■ **EXERCISE DATA**:

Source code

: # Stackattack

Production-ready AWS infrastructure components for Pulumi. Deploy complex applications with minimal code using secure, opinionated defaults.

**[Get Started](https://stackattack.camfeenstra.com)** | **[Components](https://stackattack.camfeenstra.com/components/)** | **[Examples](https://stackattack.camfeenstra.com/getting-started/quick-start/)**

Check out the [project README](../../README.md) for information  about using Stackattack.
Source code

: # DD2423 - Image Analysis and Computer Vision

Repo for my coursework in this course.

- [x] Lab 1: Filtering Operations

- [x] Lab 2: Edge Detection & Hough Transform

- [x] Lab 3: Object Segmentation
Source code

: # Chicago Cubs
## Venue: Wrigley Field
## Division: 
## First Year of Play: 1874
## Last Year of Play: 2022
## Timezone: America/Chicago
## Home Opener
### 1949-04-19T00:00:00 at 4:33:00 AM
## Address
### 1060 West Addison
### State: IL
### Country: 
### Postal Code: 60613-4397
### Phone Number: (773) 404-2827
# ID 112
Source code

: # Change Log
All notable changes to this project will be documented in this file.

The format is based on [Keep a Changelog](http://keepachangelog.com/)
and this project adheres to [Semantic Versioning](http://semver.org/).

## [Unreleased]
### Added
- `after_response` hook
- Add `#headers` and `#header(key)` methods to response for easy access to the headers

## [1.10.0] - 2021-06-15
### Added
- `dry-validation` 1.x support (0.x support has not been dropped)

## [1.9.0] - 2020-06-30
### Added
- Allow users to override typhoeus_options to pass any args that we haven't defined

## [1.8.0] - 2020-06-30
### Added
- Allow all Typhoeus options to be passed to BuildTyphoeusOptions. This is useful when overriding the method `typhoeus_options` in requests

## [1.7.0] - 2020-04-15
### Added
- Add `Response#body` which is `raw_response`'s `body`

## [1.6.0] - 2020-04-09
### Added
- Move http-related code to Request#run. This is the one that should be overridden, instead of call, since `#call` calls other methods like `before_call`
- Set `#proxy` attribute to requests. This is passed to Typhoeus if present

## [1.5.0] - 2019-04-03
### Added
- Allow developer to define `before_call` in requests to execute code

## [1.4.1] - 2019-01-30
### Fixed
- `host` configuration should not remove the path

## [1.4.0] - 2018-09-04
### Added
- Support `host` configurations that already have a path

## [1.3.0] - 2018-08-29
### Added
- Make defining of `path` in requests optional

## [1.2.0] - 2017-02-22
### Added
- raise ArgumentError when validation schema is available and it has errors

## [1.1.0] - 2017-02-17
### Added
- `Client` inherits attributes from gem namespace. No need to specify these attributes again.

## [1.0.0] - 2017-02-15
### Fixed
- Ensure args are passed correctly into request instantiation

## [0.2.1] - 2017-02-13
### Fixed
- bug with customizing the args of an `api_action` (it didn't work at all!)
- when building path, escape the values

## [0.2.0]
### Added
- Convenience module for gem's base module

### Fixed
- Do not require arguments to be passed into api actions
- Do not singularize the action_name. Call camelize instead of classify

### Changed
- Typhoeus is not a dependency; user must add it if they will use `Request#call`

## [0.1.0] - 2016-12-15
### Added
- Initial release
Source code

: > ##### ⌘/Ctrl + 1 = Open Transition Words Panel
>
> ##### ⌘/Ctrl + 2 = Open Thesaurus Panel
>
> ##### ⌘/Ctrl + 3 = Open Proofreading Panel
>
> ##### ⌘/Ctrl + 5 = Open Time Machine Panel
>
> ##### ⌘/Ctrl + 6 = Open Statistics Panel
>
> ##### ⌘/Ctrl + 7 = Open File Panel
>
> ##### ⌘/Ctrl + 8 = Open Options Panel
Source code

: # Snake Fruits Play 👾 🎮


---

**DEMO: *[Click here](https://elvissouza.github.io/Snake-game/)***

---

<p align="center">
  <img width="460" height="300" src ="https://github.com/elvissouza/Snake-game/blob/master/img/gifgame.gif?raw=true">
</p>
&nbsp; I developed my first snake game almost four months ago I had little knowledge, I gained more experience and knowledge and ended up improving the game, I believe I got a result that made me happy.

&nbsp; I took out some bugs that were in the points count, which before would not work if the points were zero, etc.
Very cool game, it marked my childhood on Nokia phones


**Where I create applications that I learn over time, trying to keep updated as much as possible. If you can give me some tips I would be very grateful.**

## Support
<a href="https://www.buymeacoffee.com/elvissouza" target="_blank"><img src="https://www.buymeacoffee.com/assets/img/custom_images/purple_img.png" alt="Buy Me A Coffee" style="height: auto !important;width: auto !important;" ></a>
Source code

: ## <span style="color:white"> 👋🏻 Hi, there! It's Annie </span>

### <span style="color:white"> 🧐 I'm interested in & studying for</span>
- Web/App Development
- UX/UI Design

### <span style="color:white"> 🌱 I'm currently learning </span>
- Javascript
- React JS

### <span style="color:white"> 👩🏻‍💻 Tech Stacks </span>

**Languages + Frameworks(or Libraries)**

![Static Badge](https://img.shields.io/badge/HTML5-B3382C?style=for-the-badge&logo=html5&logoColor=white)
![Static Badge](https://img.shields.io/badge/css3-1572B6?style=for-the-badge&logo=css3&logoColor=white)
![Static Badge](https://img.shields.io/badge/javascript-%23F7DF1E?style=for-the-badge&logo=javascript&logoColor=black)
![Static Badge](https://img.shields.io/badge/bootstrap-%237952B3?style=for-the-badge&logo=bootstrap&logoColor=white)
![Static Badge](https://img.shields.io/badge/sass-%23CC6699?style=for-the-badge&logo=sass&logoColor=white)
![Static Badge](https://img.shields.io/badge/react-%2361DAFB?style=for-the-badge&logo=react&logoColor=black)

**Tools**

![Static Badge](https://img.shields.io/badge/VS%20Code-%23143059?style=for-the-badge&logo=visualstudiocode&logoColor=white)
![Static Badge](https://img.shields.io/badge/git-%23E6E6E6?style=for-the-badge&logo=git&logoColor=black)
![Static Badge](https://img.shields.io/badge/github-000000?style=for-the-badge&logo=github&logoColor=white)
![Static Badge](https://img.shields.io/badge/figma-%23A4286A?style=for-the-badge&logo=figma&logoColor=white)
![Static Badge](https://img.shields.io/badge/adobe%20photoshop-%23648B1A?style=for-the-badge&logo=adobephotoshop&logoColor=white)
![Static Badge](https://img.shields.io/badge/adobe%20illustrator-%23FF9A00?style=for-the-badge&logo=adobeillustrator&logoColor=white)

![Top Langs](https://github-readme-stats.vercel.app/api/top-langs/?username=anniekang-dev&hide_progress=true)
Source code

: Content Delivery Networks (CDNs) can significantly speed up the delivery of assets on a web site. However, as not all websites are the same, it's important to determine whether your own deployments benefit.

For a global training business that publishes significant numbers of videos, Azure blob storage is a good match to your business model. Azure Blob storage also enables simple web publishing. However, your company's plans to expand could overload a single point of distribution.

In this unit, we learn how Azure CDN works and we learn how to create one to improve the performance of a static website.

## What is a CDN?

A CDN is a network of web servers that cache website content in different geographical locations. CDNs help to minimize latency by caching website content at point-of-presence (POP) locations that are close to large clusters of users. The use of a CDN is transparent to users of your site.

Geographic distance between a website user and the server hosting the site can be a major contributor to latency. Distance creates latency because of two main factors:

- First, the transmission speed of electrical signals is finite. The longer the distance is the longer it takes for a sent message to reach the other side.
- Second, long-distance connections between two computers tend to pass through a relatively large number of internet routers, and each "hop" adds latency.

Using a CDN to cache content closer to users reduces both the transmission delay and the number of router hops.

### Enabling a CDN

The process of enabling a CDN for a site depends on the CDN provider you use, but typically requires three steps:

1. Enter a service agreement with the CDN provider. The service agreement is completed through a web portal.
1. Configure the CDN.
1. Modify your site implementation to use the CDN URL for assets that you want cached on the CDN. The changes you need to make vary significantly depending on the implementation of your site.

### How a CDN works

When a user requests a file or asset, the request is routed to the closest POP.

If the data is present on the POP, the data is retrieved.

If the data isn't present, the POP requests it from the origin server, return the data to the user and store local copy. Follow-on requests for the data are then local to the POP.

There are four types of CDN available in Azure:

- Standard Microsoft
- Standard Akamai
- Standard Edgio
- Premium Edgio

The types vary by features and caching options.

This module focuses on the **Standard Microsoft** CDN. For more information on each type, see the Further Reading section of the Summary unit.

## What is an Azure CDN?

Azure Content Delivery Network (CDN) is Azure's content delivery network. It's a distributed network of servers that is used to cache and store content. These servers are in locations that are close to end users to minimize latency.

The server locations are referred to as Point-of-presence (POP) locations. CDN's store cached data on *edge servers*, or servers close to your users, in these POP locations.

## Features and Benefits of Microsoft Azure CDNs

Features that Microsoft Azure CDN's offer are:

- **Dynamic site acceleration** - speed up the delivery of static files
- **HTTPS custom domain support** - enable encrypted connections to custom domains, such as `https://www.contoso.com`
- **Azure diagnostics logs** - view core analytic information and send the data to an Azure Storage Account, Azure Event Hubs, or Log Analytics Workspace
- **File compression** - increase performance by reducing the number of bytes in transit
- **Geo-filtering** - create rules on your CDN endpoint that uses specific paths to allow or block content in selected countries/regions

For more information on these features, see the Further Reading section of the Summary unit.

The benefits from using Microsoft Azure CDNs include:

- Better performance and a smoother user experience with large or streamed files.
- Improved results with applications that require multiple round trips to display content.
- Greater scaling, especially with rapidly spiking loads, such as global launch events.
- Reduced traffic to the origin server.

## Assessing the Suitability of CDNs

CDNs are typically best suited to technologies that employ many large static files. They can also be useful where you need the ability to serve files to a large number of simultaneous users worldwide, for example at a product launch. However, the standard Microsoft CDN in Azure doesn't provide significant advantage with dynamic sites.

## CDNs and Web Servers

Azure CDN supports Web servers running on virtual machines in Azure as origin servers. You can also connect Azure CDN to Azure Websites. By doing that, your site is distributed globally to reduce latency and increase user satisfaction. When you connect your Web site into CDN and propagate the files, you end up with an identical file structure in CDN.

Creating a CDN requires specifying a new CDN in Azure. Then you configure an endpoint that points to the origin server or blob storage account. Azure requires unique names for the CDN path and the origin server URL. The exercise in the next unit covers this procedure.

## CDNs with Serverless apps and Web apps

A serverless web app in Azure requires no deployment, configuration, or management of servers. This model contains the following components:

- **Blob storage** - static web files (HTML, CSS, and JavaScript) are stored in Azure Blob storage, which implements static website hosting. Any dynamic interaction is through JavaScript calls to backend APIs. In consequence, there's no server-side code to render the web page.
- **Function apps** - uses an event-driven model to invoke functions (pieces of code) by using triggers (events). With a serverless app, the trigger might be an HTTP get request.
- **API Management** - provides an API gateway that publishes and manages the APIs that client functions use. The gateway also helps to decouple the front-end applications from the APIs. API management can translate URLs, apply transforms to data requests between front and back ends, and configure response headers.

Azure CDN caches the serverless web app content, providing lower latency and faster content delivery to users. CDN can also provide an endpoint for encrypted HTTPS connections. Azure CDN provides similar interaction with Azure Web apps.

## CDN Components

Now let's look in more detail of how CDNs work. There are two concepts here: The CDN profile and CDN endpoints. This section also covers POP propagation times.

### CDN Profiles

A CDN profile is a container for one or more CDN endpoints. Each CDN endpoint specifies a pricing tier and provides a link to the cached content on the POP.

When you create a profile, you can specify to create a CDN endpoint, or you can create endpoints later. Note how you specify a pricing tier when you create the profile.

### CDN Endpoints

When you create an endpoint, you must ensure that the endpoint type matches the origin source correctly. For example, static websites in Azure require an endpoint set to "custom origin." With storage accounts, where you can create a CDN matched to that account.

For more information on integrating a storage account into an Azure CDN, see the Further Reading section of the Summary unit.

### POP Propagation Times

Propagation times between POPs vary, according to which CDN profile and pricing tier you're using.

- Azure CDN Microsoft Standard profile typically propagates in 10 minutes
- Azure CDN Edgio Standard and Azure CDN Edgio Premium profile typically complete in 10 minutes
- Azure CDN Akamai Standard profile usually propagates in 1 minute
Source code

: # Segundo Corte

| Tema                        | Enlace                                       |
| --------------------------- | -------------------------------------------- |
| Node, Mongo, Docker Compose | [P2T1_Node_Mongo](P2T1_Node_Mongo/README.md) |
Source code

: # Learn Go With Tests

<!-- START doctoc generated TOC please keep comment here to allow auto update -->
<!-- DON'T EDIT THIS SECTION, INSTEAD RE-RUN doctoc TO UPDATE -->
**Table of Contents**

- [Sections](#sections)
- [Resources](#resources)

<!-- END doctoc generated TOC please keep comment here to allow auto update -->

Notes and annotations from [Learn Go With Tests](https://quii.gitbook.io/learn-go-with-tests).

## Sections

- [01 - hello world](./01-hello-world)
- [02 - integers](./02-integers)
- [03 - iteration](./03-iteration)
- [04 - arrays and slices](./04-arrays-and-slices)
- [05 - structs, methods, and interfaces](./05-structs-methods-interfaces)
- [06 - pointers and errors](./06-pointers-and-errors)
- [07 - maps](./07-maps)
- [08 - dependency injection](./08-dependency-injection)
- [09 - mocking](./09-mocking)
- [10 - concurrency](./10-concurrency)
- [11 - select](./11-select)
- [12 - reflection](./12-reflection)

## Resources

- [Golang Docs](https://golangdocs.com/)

■ **WORK INSTRUCTIONS**:
Lay out the part of the records that opens with the line containing "In this unit, we" and closes with the line containing "## What is a CDN?", both included, as a Markdown table with the columns Row and Text. Number each line in order and leave out blank lines.

■ **EXPECTED ANSWER**:
| Row | Text |
|---|---|
| 1 | In this unit, we learn how Azure CDN works and we learn how to create one to improve the performance of a static website. |
| 2 | ## What is a CDN? |